Exodus: Between Promise and Fulfilment At Kettle's Yard, Castle Street, Cambridge, until 3 August
Last year, the sixth-century Monastery of St Catherine in Sinai, a fortress surrounding a basilica, was made a UNESCO World Heritage Site, along with many hectares of its mountainous landscape. The designation was welcomed in the Egyptian newspaper Al-Ahram as a means of controlling the impact of tourism in the area, in danger of turning this remote holy place into a litterstrewn travesty of its former self.
Back in 1869, when the intrusive procession of coaches was unimaginable, St Catherine's was on the route of a British Ordnance Survey team, dispatched to photograph the Sinai Peninsula. In 'Exodus' at Kettle's Yard, a generous selection of images from their journey is on show; Sergeant James McDonald of the Royal Engineers wielded the cumbersome camera. The complex of St Catherine's is seen from above in perspective, two tiny figures from the British party giving the cliff-like walls a formidable air. A second image looks straight at the north face of the monastery, where big blocks of ashlar are topped by coursed rubblestone to make an almost unbroken masonry expanse.

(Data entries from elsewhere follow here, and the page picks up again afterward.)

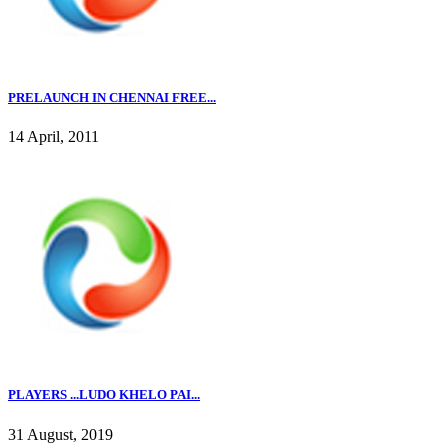
PRELAUNCH IN CHENNAI FREE...
14 April, 2011
PLAYERS ...LUDO KHELO PAI...
31 August, 2019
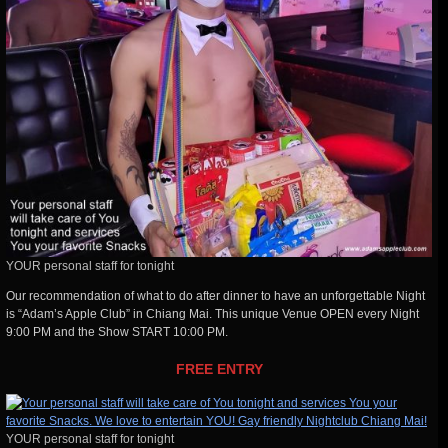
YOUR personal staff for tonight
Our recommendation of what to do after dinner to have an unforgettable Night
is “Adam’s Apple Club” in Chiang Mai. This unique Venue OPEN every Night
9:00 PM and the Show START 10:00 PM.
FREE ENTRY
YOUR personal staff for tonight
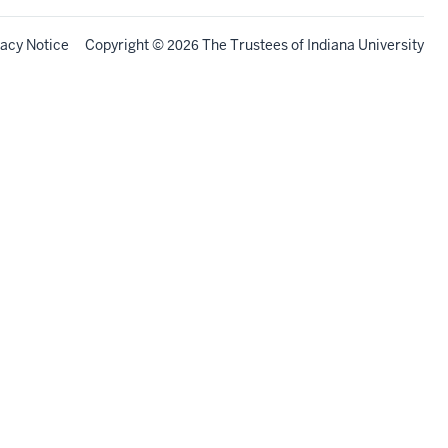
vacy Notice
Copyright
©
The Trustees of
Indiana University
2026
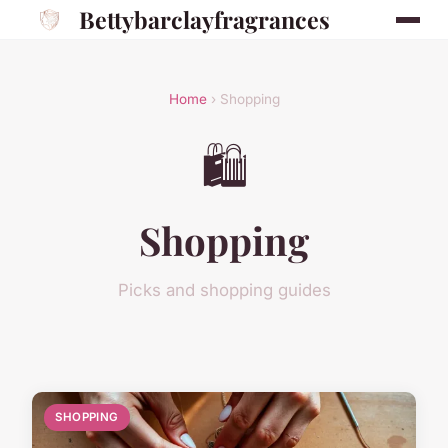
Bettybarclayfragrances
Home
› Shopping
🛍️
Shopping
Picks and shopping guides
SHOPPING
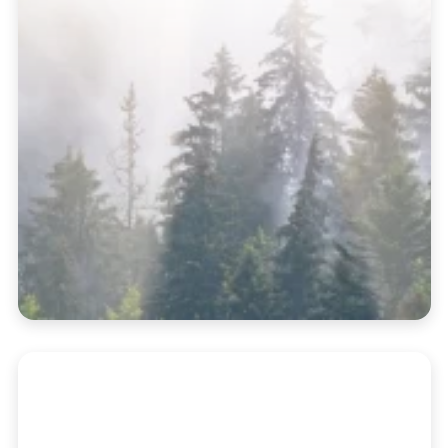
Supercharge Your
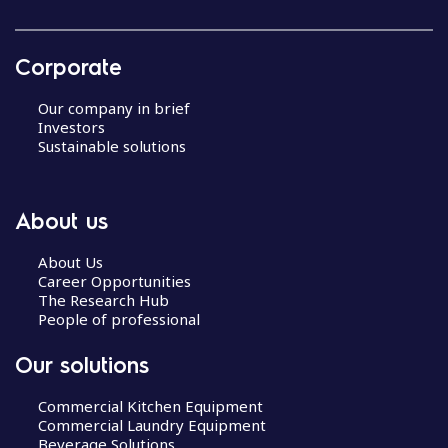
Corporate
Our company in brief
Investors
Sustainable solutions
About us
About Us
Career Opportunities
The Research Hub
People of professional
Our solutions
Commercial Kitchen Equipment
Commercial Laundry Equipment
Beverage Solutions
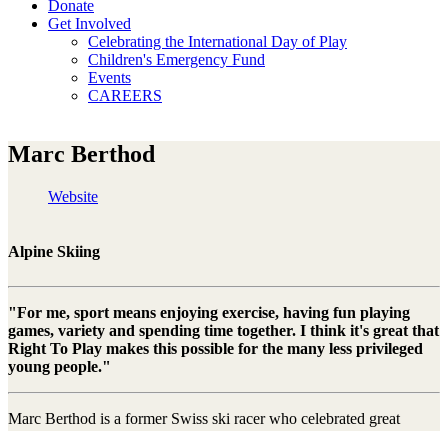
Donate
Get Involved
Celebrating the International Day of Play
Children's Emergency Fund
Events
CAREERS
Marc Berthod
Website
Alpine Skiing
"For me, sport means enjoying exercise, having fun playing
games, variety and spending time together. I think it's great that
Right To Play makes this possible for the many less privileged
young people."
Marc Berthod is a former Swiss ski racer who celebrated great
success in all disciplines and brought home a total of two World Cup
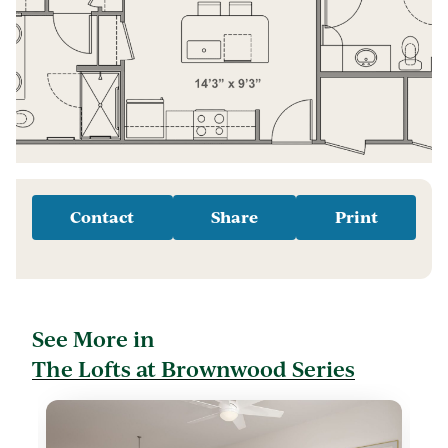
Contact
Share
Print
See More in
The Lofts at Brownwood Series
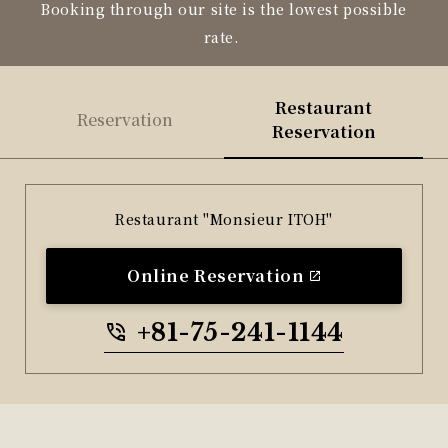
Booking through our site is the lowest possible
rate.
Restaurant
Reservation
Reservation
Restaurant "Monsieur ITOH"
Online Reservation
+81-75-241-1144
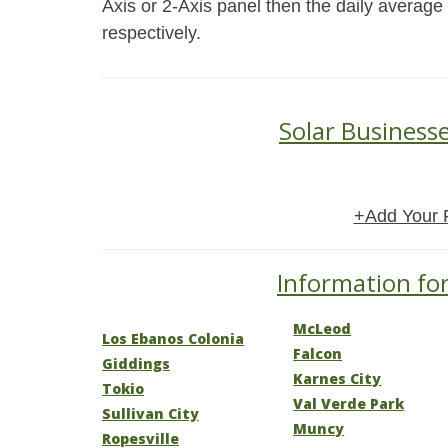
Axis or 2-Axis panel then the daily average
respectively.
Solar Business
+Add Your 
Information for
McLeod
Los Ebanos Colonia
Falcon
Giddings
Karnes City
Tokio
Val Verde Park
Sullivan City
Muncy
Ropesville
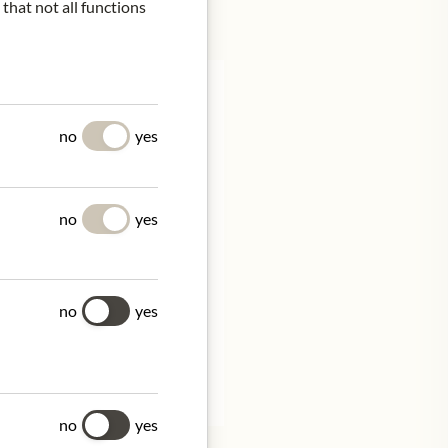
 that not all functions
no
yes
 Pinot Noir predominance
8-33%) adds the elegance
no
yes
 out the blend. The long
.
no
yes
tion.
no
yes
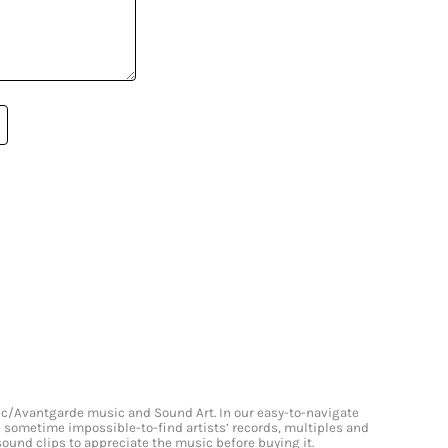
onic/Avantgarde music and Sound Art. In our easy-to-navigate
and sometime impossible-to-find artists’ records, multiples and
 sound clips to appreciate the music before buying it.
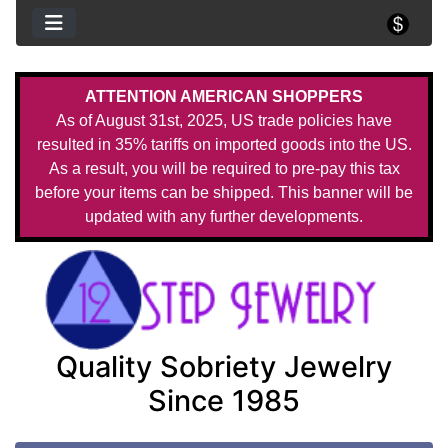
ATTENTION AMERICAN SHOPPERS
As of August 31st, 2025, US trade policies have
resulted in 35% tariffs on imported goods into the US.
As a result, you will be required to pre-pay this tax
before your items can be shipped. This banner will be
updated with any further developments.
Quality Sobriety Jewelry
Since 1985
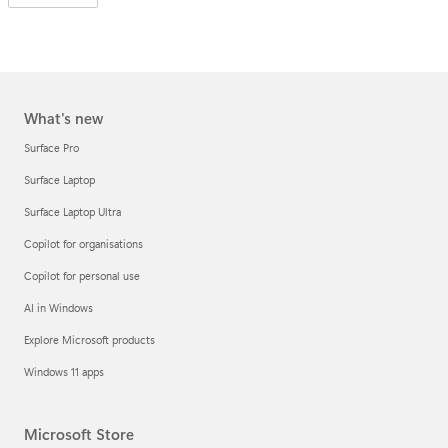
What's new
Surface Pro
Surface Laptop
Surface Laptop Ultra
Copilot for organisations
Copilot for personal use
AI in Windows
Explore Microsoft products
Windows 11 apps
Microsoft Store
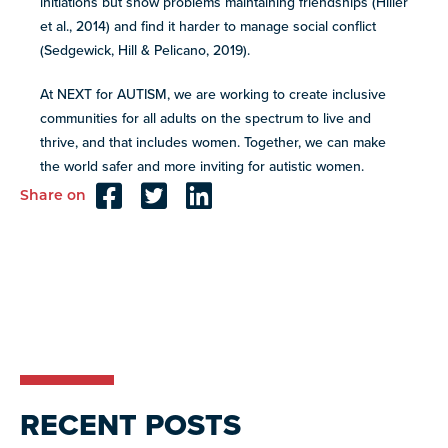
initiations but show problems maintaining friendships (Hiller
et al., 2014) and find it harder to manage social conflict
(Sedgewick, Hill & Pelicano, 2019).
At NEXT for AUTISM, we are working to create inclusive
communities for all adults on the spectrum to live and
thrive, and that includes women. Together, we can make
the world safer and more inviting for autistic women.
Share on
Reader
Interactions
RECENT POSTS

The survey team's remit was the Biblical territory of Moses' search for the Promised Land, but whatever resonance that gave their photographs for a contemporary viewer (Darwin's The Origin of Species had been published 10 years earlier), they now seem to have much in common with the work of such photographers as Carleton Watkins and Timothy O'Sullivan, who documented the landscape of the American West at around the same time. Though McDonald records the man-made - stelae and their inscriptions, chapels and tombs, St Catherine's - what his images communicate most vividly is a similarly wild, astonishing landscape, with intricate rock formations, mountains that dwarf the survey party's tents, and views towards the haze of the desert horizon.

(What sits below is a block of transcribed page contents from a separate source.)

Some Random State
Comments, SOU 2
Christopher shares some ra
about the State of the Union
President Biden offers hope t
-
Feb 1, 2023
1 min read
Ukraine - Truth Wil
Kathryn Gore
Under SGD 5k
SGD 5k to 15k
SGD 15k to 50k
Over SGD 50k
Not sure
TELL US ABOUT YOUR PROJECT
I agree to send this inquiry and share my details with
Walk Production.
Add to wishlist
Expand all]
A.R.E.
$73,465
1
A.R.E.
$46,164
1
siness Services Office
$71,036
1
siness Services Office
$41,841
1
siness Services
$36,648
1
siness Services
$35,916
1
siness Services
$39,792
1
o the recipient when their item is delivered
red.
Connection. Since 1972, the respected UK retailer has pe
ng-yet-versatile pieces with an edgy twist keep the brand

These photographs, though, and the sense of time past that is inevitable with fading albumen prints, only account for half of the Kettle's Yard show. The surprising complement are a number of recent, mostly abstract works selected by artist David Austen. They have not been made directly in response to McDonald's survey images but supposedly have some affinity with them - 'a fitalking togetherfl across space and time that cannot be reduced to a thematic or theoretical idiom, ' says the catalogue, rather grandly.
Those affinities are mostly either trite or vague. To juxtapose photographs of stelae with one of John McCracken's gleaming and immaculate objects (made of fibreglass, resin and plywood), propped plank-like against the wall, is an example of the former.

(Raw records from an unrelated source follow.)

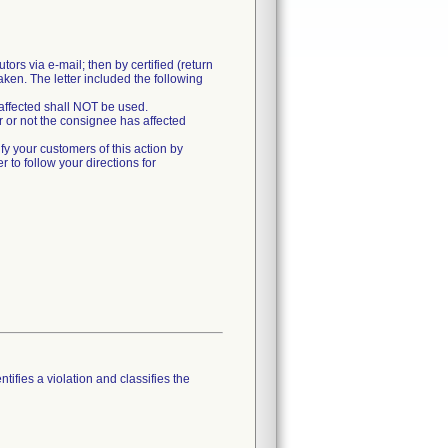
rs via e-mail; then by certified (return
taken. The letter included the following
affected shall NOT be used.
 or not the consignee has affected
ify your customers of this action by
r to follow your directions for
tifies a violation and classifies the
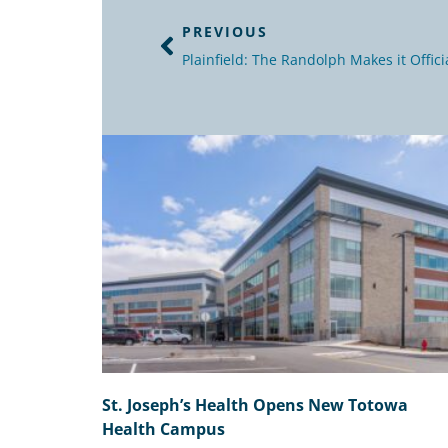
PREVIOUS
Plainfield: The Randolph Makes it Offici
St. Joseph’s Health Opens New Totowa
Health Campus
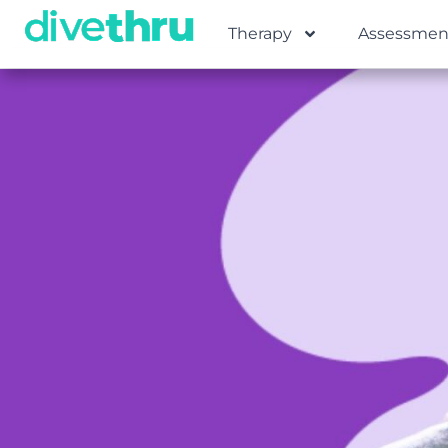
Therapy
Assessmen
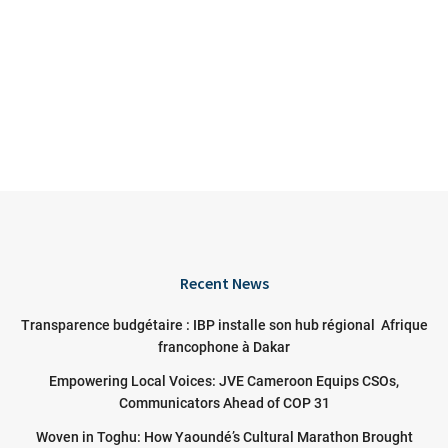
Recent News
Transparence budgétaire : IBP installe son hub régional Afrique
francophone à Dakar
Empowering Local Voices: JVE Cameroon Equips CSOs,
Communicators Ahead of COP 31
Woven in Toghu: How Yaoundé’s Cultural Marathon Brought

More fruitful, perhaps, is the equation between the oceanic and cosmic imagery of Vija Celmins and some of McDonald's photographs, each putting a frame around seemingly infinite space.
But it is maybe best to disregard the portentous subtitle of the exhibition, which the catalogue tries to justify with quotes from James Joyce, Paul Celan and others, and a statement that 'these artists were brought together because they reconceptualise McDonald's depictions of a fluctuating site of representation'; and instead of contriving 'affinities', treat 'Exodus' as two parallel but interwoven shows.
In which case, the second component is as absorbing as the first and, through the varied work of its handful of practitioners, puts present-day abstraction in a very positive light. Helmut Federle proves that gold leaf, that treacherous substance for artists, so liable to give work a false kitschy glamour, can nonetheless be effective - his large untitled black-on-gold screen print recalls Leonardo's famous 'stain on the wall', in which viewers readily find images of their own. Very different in nature, Ian Davenport's black gloss square more literally reflects its viewers, while - different again - John Zurier's Oblaka 31 fuses colour, light and atmosphere in a casual, winning way.